In the 1950s, Gunn's parents travelled within Italy, settling wherever Gunn's father's work took him. Their two young daughters were sent to live with relatives, Genni in southern Italy, her sister Ileana in northern Italy. The family was eventually reunited in Canada. Gunn's father was a mysterious presence -- much later she learned he was working with British Intelligence, but during her childhood all she knew was that he would disappear as suddenly as he had appeared. Indelibly marked by their unusual childhood, the sisters became wanderers themselves. While in some ways, their world shrank with the departure of their parents, in other ways, their imaginations were opened to new possibilities.

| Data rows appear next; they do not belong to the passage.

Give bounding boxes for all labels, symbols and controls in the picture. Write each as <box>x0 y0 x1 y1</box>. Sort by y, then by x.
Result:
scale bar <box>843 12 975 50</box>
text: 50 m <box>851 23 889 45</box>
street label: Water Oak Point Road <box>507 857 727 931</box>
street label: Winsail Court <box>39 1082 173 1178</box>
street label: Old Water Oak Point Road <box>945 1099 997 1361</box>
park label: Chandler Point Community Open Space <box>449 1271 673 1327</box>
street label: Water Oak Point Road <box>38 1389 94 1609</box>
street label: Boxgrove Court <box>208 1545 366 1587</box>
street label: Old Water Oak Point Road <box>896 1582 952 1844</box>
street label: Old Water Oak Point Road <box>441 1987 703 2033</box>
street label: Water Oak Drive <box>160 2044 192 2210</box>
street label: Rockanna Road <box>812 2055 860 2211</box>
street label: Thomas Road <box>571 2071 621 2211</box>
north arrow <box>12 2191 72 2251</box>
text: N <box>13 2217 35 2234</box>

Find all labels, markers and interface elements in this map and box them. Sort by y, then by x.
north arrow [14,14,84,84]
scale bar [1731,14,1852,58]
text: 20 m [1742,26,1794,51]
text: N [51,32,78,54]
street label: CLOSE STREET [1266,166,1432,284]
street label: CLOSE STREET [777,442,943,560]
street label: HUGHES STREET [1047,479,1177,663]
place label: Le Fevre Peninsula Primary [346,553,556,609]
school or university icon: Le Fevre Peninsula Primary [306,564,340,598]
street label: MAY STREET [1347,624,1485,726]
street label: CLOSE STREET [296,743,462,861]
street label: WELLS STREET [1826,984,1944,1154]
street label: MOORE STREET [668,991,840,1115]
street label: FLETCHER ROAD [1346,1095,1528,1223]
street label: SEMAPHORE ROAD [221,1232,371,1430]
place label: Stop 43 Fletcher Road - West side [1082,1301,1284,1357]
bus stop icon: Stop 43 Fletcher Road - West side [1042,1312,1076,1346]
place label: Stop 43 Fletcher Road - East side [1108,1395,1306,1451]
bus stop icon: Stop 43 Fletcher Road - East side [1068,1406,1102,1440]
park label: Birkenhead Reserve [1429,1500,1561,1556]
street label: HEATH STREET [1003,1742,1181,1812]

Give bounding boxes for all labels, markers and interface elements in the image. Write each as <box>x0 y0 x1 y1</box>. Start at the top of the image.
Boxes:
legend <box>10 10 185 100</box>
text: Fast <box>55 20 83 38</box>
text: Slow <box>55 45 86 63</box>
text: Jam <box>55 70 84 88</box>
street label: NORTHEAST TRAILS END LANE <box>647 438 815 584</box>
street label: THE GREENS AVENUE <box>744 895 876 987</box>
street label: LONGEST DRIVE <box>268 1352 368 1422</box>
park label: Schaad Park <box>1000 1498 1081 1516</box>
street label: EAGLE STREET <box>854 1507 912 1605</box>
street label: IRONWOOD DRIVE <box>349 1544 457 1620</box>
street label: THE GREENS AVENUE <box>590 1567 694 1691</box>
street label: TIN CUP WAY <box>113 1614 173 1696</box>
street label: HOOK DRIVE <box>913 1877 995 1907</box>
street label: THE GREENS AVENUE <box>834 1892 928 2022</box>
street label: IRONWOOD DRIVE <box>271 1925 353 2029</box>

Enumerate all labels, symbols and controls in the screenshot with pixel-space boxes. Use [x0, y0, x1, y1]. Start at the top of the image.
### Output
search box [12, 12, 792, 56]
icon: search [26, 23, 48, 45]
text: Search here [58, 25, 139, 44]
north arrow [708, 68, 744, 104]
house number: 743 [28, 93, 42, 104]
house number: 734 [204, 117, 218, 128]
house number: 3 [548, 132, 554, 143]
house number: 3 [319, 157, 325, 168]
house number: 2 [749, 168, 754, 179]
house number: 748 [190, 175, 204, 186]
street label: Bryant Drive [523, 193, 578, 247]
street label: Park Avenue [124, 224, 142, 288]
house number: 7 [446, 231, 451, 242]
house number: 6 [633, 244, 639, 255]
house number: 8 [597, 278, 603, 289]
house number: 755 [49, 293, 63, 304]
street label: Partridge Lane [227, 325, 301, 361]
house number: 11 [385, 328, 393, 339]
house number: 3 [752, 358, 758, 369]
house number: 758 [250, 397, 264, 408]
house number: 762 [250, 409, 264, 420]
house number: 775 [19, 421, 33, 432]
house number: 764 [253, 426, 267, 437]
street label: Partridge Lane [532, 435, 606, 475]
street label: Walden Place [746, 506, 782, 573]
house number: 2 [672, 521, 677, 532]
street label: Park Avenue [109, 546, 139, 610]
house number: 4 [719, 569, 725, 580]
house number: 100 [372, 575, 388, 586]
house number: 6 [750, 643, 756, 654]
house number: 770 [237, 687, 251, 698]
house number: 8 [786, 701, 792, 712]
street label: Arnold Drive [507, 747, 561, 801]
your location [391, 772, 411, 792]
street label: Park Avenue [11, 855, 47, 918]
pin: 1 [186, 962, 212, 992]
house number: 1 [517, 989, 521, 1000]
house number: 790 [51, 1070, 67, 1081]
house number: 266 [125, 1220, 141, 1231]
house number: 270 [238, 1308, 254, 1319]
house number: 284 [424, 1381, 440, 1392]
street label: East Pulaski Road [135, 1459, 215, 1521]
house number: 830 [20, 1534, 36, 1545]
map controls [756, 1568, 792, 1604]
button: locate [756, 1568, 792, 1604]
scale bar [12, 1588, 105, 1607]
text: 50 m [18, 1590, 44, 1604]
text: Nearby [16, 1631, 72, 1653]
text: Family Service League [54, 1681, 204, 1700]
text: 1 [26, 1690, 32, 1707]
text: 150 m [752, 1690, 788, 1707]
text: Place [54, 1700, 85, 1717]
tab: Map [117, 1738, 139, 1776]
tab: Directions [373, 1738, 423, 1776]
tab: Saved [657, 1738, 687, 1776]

Gunn explores some of those possibilities in this collection. An inveterate traveller, she questions the impulse behind the need to stay in motion, to always be the "other" in the world, while always seeking the home that never was.
Good travel writing opens up the mind, even as it relates a journey. Genni Gunn seems to know this intuitively. And though her collected essays aren't all, or even exclusively, about travel, her instincts remain sound throughout. Gunn is a Vancouver-based writer who has written nine books, including three novels, the most recent of which, Solitaria, was long-listed for the 2011 Giller Prize. Born in Trieste, Italy, she came to Canada when she was 11. She discounts suffering any childhood immigration trauma, but her suddenly being propelled from one continent to another at least partly explains why family ties figure so prominently in this compilation. It also explains why recollections of her early life pop up everywhere -- even decades later, in the midst of exploring remote jungle villages of the Asian subcontinent. Gunn's subtitle is entirely appropriate; though her book is partly about travels to foreign climes (principally Myanmar, but also Cambodia, Mexico and Hawaii), it's also part childhood memoir of a life begun in another country. Still other pieces are about Gunn's past life in Canada.
The tales of journeys taken Gunn details are mighty fine. But they're more than matched by the inner journeys she's tapped for this collection.